Mandatory involvement of more people to hope not everyone installs random stuff, at least not at same time? (though you might not even have more people...)
Seems to me that one drastic tactic NPM could employ to prevent attacks like this is to use hardware security. NPM could procure and configure laptops with identity rooted in the laptop TPM instead of 2FA. Configure the NPM servers so that for certain repos only updates signed with the private key in the laptop TPM can be pushed to NPM. Each high profile repo would have certain laptops that can upload for that repo. Set up the laptop with a minimal version of Linux with just the command line tools to upload to NPM, not even a browser or desktop environment. Give those laptops to maintainers of high profile repos for free to use for updates.
Then at update time, the maintainer just transfers the code from their dev machine to the secure laptop via USB drive or CD and pushes to NPM from the special laptop.
Adding postinstall should require approval from NPM. NPM clients should not install freshly published packages. NPM packages should be scanned after publishing. High profile packages should verify upstream git hash signature. NPM install should run in sandbox and detect any attempt to install outside project directory.

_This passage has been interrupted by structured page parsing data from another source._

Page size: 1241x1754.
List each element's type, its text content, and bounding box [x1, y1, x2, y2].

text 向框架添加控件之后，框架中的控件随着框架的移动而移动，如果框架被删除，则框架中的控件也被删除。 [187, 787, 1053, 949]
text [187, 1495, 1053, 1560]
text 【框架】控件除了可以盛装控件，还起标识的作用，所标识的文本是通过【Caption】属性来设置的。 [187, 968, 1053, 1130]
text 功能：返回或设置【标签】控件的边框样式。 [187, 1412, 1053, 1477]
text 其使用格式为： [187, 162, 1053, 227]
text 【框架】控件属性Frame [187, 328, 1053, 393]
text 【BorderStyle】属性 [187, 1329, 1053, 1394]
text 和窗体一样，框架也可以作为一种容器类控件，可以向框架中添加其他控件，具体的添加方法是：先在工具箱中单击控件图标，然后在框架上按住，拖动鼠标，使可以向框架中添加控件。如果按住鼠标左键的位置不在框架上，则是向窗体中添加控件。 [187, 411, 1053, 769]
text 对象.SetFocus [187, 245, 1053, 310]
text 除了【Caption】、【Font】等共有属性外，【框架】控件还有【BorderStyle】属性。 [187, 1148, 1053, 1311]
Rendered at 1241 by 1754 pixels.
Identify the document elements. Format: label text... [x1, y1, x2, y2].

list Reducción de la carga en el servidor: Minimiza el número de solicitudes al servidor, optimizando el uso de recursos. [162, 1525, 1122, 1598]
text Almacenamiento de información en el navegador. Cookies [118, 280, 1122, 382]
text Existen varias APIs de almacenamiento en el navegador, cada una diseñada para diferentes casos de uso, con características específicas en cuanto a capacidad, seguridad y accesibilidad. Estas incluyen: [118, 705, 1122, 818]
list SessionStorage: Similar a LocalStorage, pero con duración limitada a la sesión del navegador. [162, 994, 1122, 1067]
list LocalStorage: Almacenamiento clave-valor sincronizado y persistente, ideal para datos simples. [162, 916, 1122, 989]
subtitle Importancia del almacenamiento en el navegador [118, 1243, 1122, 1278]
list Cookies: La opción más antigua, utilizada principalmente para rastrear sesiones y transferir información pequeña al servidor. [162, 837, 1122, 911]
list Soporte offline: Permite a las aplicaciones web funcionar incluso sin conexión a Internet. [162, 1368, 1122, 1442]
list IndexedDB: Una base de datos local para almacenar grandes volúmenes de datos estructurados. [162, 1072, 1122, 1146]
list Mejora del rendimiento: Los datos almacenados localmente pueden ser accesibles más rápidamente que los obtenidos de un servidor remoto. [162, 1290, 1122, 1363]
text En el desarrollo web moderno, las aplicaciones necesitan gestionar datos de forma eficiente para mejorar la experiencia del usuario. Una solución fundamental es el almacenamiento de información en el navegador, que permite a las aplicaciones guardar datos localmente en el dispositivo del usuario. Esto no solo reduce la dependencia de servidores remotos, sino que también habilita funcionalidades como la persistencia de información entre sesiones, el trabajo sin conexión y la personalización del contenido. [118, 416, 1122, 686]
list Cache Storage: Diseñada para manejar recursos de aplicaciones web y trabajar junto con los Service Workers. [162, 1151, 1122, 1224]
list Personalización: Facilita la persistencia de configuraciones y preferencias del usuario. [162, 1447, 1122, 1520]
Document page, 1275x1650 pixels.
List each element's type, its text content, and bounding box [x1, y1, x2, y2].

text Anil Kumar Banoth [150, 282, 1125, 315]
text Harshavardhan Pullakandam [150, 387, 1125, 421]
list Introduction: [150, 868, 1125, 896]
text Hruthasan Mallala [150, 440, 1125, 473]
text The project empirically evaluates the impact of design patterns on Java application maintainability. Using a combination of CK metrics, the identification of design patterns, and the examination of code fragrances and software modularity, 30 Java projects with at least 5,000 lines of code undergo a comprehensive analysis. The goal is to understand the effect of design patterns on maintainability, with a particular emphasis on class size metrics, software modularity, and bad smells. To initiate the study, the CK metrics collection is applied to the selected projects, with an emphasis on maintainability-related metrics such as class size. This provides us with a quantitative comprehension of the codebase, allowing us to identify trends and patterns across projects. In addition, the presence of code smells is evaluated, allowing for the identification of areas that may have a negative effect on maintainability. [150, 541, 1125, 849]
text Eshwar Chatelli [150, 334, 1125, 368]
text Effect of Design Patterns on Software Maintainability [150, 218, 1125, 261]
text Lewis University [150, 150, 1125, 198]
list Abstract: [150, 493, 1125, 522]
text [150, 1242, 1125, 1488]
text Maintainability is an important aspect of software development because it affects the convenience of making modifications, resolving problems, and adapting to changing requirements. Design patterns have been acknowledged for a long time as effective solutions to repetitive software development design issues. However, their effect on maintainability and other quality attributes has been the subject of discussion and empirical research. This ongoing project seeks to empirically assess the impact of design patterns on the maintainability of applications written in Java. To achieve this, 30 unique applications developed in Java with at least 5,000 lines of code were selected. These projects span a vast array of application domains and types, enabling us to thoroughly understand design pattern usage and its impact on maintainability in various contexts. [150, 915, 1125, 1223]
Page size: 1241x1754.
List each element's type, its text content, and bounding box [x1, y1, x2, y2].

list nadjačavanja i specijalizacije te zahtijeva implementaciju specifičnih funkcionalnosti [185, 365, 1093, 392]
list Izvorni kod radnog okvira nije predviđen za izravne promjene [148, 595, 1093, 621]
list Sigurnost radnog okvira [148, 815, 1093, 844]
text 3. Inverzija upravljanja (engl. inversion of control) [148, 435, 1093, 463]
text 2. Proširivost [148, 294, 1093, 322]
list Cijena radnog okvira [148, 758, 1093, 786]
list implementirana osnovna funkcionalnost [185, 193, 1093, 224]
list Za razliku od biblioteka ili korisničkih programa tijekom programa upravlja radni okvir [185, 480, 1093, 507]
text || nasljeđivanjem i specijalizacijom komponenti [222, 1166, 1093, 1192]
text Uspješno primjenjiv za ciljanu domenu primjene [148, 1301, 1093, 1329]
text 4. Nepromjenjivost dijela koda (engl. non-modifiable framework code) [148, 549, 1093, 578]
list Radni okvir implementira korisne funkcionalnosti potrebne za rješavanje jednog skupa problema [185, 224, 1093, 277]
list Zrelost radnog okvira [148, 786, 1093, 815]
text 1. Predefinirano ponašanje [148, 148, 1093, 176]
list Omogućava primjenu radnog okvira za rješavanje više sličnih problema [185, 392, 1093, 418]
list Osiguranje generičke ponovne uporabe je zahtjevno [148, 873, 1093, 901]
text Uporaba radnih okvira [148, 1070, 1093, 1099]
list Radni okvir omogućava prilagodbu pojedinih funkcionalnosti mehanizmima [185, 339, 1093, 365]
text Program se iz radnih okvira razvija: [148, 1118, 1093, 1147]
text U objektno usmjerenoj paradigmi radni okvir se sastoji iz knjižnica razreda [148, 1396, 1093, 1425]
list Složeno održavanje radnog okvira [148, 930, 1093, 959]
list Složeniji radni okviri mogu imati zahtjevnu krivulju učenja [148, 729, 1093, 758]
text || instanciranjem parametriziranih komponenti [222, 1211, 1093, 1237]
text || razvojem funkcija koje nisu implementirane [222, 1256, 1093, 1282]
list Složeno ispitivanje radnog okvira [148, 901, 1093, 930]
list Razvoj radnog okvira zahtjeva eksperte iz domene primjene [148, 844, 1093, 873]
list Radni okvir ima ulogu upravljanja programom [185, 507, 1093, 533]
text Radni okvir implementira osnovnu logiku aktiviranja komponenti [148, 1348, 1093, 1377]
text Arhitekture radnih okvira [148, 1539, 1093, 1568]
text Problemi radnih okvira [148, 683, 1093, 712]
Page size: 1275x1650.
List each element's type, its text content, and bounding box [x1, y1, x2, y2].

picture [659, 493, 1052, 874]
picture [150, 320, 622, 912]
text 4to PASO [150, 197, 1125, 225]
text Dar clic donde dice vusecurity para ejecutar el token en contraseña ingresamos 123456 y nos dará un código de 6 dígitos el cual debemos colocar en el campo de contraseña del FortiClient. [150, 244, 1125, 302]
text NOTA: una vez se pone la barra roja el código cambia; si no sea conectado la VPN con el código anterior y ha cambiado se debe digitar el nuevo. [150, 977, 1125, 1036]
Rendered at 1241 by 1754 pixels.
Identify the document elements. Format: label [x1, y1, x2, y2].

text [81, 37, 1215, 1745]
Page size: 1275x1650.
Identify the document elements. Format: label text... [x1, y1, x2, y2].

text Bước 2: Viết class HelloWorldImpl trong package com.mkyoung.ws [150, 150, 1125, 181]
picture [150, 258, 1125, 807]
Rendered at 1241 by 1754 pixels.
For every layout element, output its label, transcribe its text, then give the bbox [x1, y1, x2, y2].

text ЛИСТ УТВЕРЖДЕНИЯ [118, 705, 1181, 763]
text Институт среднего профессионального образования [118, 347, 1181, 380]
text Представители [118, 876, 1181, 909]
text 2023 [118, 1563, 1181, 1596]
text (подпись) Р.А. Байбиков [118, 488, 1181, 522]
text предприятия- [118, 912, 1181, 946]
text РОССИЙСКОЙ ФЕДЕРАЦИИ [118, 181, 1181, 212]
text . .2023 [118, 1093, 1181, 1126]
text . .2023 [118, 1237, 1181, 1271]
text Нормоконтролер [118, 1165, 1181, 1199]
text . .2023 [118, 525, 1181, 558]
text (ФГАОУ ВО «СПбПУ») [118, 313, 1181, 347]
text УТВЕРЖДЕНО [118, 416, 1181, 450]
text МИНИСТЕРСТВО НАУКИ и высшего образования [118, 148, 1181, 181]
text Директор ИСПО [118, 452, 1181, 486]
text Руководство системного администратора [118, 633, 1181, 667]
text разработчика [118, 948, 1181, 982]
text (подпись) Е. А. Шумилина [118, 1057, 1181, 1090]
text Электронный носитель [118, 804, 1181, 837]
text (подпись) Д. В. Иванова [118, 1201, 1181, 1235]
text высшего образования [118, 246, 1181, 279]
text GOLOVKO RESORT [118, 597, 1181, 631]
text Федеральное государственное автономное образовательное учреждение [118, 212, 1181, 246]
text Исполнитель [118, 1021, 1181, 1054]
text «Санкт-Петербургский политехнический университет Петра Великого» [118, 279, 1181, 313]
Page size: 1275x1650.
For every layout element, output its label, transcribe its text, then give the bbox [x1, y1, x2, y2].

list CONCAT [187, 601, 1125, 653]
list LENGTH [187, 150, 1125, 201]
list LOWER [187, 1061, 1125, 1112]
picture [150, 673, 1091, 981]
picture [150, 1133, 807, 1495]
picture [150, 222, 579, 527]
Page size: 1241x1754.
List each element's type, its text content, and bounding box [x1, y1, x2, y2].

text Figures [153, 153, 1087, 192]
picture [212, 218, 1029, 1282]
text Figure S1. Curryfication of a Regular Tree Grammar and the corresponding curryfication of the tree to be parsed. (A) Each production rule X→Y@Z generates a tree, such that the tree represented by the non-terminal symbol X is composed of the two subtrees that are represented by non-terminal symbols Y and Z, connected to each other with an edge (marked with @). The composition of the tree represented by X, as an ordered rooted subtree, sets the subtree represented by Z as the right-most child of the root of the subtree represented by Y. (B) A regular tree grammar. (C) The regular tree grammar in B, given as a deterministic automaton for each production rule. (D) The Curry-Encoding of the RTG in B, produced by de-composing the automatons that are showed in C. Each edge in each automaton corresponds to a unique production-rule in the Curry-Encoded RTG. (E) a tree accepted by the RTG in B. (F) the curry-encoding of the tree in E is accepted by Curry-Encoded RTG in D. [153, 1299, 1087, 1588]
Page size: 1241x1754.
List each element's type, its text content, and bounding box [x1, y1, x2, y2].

But npm being part of multi trillion company cannot be bothered to fix any of these. Instead they push for tighter integration with GitHub with UX that suck.
NPM rejected PRs to support optional signing multiple times more than a decade ago now, and this choice has not aged well.
Anyone that cannot take 5 minutes to set up commit signing with a $40 usb smartcard to prevent impersonation has absolutely no business writing widely depended upon FOSS software.
Normalized negligence is still negligence.